Stored dataset items
————
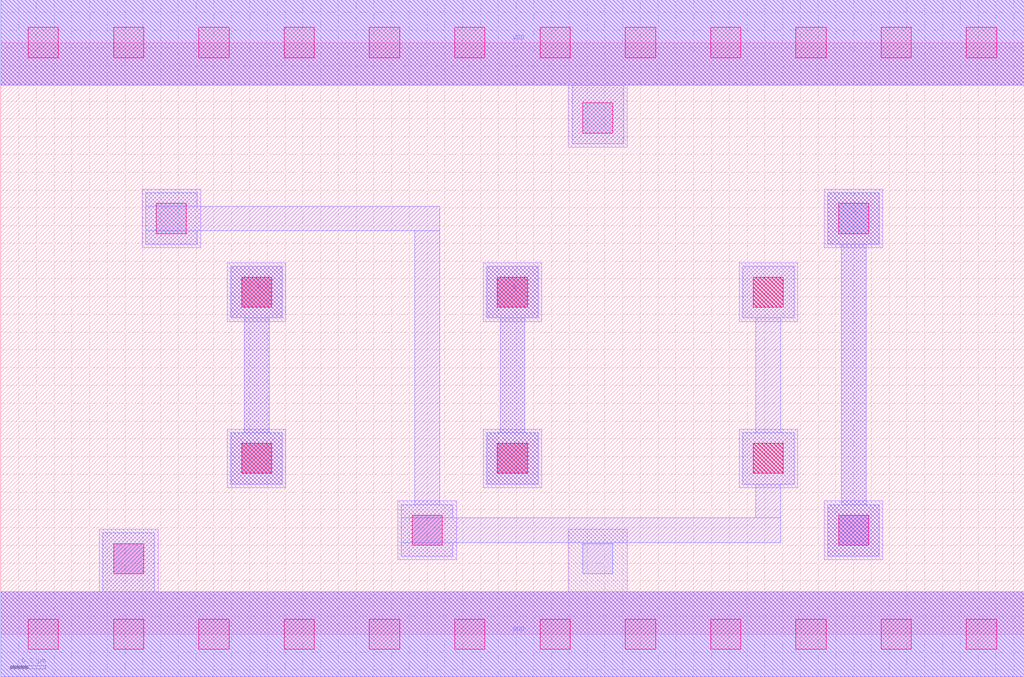
<source format=lef>
MACRO OR2X2
 CLASS CORE ;
 FOREIGN OR2X2 0 0 ;
 SIZE 5.76 BY 3.33 ;
 ORIGIN 0 0 ;
 SYMMETRY X Y R90 ;
 SITE unit ;
  PIN VDD
   DIRECTION INOUT ;
   USE POWER ;
   SHAPE ABUTMENT ;
    PORT
     CLASS CORE ;
       LAYER li1 ;
        RECT 0.00000000 3.09000000 5.76000000 3.57000000 ;
       LAYER met1 ;
        RECT 0.00000000 3.09000000 5.76000000 3.57000000 ;
    END
  END VDD

  PIN GND
   DIRECTION INOUT ;
   USE POWER ;
   SHAPE ABUTMENT ;
    PORT
     CLASS CORE ;
       LAYER li1 ;
        RECT 0.00000000 -0.24000000 5.76000000 0.24000000 ;
       LAYER met1 ;
        RECT 0.00000000 -0.24000000 5.76000000 0.24000000 ;
    END
  END GND

  PIN Y
   DIRECTION INOUT ;
   USE SIGNAL ;
   SHAPE ABUTMENT ;
    PORT
     CLASS CORE ;
       LAYER met1 ;
        RECT 4.65500000 0.44000000 4.94500000 0.73000000 ;
        RECT 4.73000000 0.73000000 4.87000000 2.19500000 ;
        RECT 4.65500000 2.19500000 4.94500000 2.48500000 ;
    END
  END Y

  PIN B
   DIRECTION INOUT ;
   USE SIGNAL ;
   SHAPE ABUTMENT ;
    PORT
     CLASS CORE ;
       LAYER met1 ;
        RECT 2.73500000 0.84500000 3.02500000 1.13500000 ;
        RECT 2.81000000 1.13500000 2.95000000 1.78000000 ;
        RECT 2.73500000 1.78000000 3.02500000 2.07000000 ;
    END
  END B

  PIN A
   DIRECTION INOUT ;
   USE SIGNAL ;
   SHAPE ABUTMENT ;
    PORT
     CLASS CORE ;
       LAYER met1 ;
        RECT 1.29500000 0.84500000 1.58500000 1.13500000 ;
        RECT 1.37000000 1.13500000 1.51000000 1.78000000 ;
        RECT 1.29500000 1.78000000 1.58500000 2.07000000 ;
    END
  END A

 OBS
    LAYER polycont ;
     RECT 1.35500000 0.90500000 1.52500000 1.07500000 ;
     RECT 2.79500000 0.90500000 2.96500000 1.07500000 ;
     RECT 4.23500000 0.90500000 4.40500000 1.07500000 ;
     RECT 1.35500000 1.84000000 1.52500000 2.01000000 ;
     RECT 2.79500000 1.84000000 2.96500000 2.01000000 ;
     RECT 4.23500000 1.84000000 4.40500000 2.01000000 ;

    LAYER pdiffc ;
     RECT 0.87500000 2.25500000 1.04500000 2.42500000 ;
     RECT 4.71500000 2.25500000 4.88500000 2.42500000 ;
     RECT 3.27500000 2.82000000 3.44500000 2.99000000 ;

    LAYER ndiffc ;
     RECT 0.63500000 0.34000000 0.80500000 0.51000000 ;
     RECT 3.27500000 0.34000000 3.44500000 0.51000000 ;
     RECT 2.31500000 0.50000000 2.48500000 0.67000000 ;
     RECT 4.71500000 0.50000000 4.88500000 0.67000000 ;

    LAYER li1 ;
     RECT 0.00000000 -0.24000000 5.76000000 0.24000000 ;
     RECT 0.55500000 0.24000000 0.88500000 0.59000000 ;
     RECT 3.19500000 0.24000000 3.52500000 0.59000000 ;
     RECT 2.23500000 0.42000000 2.56500000 0.75000000 ;
     RECT 4.63500000 0.42000000 4.96500000 0.75000000 ;
     RECT 1.27500000 0.82500000 1.60500000 1.15500000 ;
     RECT 2.71500000 0.82500000 3.04500000 1.15500000 ;
     RECT 4.15500000 0.82500000 4.48500000 1.15500000 ;
     RECT 1.27500000 1.76000000 1.60500000 2.09000000 ;
     RECT 2.71500000 1.76000000 3.04500000 2.09000000 ;
     RECT 4.15500000 1.76000000 4.48500000 2.09000000 ;
     RECT 0.79500000 2.17500000 1.12500000 2.50500000 ;
     RECT 4.63500000 2.17500000 4.96500000 2.50500000 ;
     RECT 3.19500000 2.74000000 3.52500000 3.09000000 ;
     RECT 0.00000000 3.09000000 5.76000000 3.57000000 ;

    LAYER viali ;
     RECT 0.15500000 -0.08500000 0.32500000 0.08500000 ;
     RECT 0.63500000 -0.08500000 0.80500000 0.08500000 ;
     RECT 1.11500000 -0.08500000 1.28500000 0.08500000 ;
     RECT 1.59500000 -0.08500000 1.76500000 0.08500000 ;
     RECT 2.07500000 -0.08500000 2.24500000 0.08500000 ;
     RECT 2.55500000 -0.08500000 2.72500000 0.08500000 ;
     RECT 3.03500000 -0.08500000 3.20500000 0.08500000 ;
     RECT 3.51500000 -0.08500000 3.68500000 0.08500000 ;
     RECT 3.99500000 -0.08500000 4.16500000 0.08500000 ;
     RECT 4.47500000 -0.08500000 4.64500000 0.08500000 ;
     RECT 4.95500000 -0.08500000 5.12500000 0.08500000 ;
     RECT 5.43500000 -0.08500000 5.60500000 0.08500000 ;
     RECT 0.63500000 0.34000000 0.80500000 0.51000000 ;
     RECT 2.31500000 0.50000000 2.48500000 0.67000000 ;
     RECT 4.71500000 0.50000000 4.88500000 0.67000000 ;
     RECT 1.35500000 0.90500000 1.52500000 1.07500000 ;
     RECT 2.79500000 0.90500000 2.96500000 1.07500000 ;
     RECT 4.23500000 0.90500000 4.40500000 1.07500000 ;
     RECT 1.35500000 1.84000000 1.52500000 2.01000000 ;
     RECT 2.79500000 1.84000000 2.96500000 2.01000000 ;
     RECT 4.23500000 1.84000000 4.40500000 2.01000000 ;
     RECT 0.87500000 2.25500000 1.04500000 2.42500000 ;
     RECT 4.71500000 2.25500000 4.88500000 2.42500000 ;
     RECT 3.27500000 2.82000000 3.44500000 2.99000000 ;
     RECT 0.15500000 3.24500000 0.32500000 3.41500000 ;
     RECT 0.63500000 3.24500000 0.80500000 3.41500000 ;
     RECT 1.11500000 3.24500000 1.28500000 3.41500000 ;
     RECT 1.59500000 3.24500000 1.76500000 3.41500000 ;
     RECT 2.07500000 3.24500000 2.24500000 3.41500000 ;
     RECT 2.55500000 3.24500000 2.72500000 3.41500000 ;
     RECT 3.03500000 3.24500000 3.20500000 3.41500000 ;
     RECT 3.51500000 3.24500000 3.68500000 3.41500000 ;
     RECT 3.99500000 3.24500000 4.16500000 3.41500000 ;
     RECT 4.47500000 3.24500000 4.64500000 3.41500000 ;
     RECT 4.95500000 3.24500000 5.12500000 3.41500000 ;
     RECT 5.43500000 3.24500000 5.60500000 3.41500000 ;

    LAYER met1 ;
     RECT 0.00000000 -0.24000000 5.76000000 0.24000000 ;
     RECT 0.57500000 0.24000000 0.86500000 0.57000000 ;
     RECT 1.29500000 0.84500000 1.58500000 1.13500000 ;
     RECT 1.37000000 1.13500000 1.51000000 1.78000000 ;
     RECT 1.29500000 1.78000000 1.58500000 2.07000000 ;
     RECT 2.73500000 0.84500000 3.02500000 1.13500000 ;
     RECT 2.81000000 1.13500000 2.95000000 1.78000000 ;
     RECT 2.73500000 1.78000000 3.02500000 2.07000000 ;
     RECT 2.25500000 0.44000000 2.54500000 0.51500000 ;
     RECT 2.25500000 0.51500000 4.39000000 0.65500000 ;
     RECT 2.25500000 0.65500000 2.54500000 0.73000000 ;
     RECT 4.25000000 0.65500000 4.39000000 0.84500000 ;
     RECT 4.17500000 0.84500000 4.46500000 1.13500000 ;
     RECT 4.25000000 1.13500000 4.39000000 1.78000000 ;
     RECT 4.17500000 1.78000000 4.46500000 2.07000000 ;
     RECT 0.81500000 2.19500000 1.10500000 2.27000000 ;
     RECT 2.33000000 0.73000000 2.47000000 2.27000000 ;
     RECT 0.81500000 2.27000000 2.47000000 2.41000000 ;
     RECT 0.81500000 2.41000000 1.10500000 2.48500000 ;
     RECT 4.65500000 0.44000000 4.94500000 0.73000000 ;
     RECT 4.73000000 0.73000000 4.87000000 2.19500000 ;
     RECT 4.65500000 2.19500000 4.94500000 2.48500000 ;
     RECT 3.21500000 2.76000000 3.50500000 3.09000000 ;
     RECT 0.00000000 3.09000000 5.76000000 3.57000000 ;

 END
END OR2X2

</source>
————
__Task to complete__. When you reach the line with "RECT 4.25000000 1.13500000" in the records above, start writing out lines exactly, and stop once the line with "RECT 2.33000000 0.73000000" has been written; include nothing else.

__Written response__.
     RECT 4.25000000 1.13500000 4.39000000 1.78000000 ;
     RECT 4.17500000 1.78000000 4.46500000 2.07000000 ;
     RECT 0.81500000 2.19500000 1.10500000 2.27000000 ;
     RECT 2.33000000 0.73000000 2.47000000 2.27000000 ;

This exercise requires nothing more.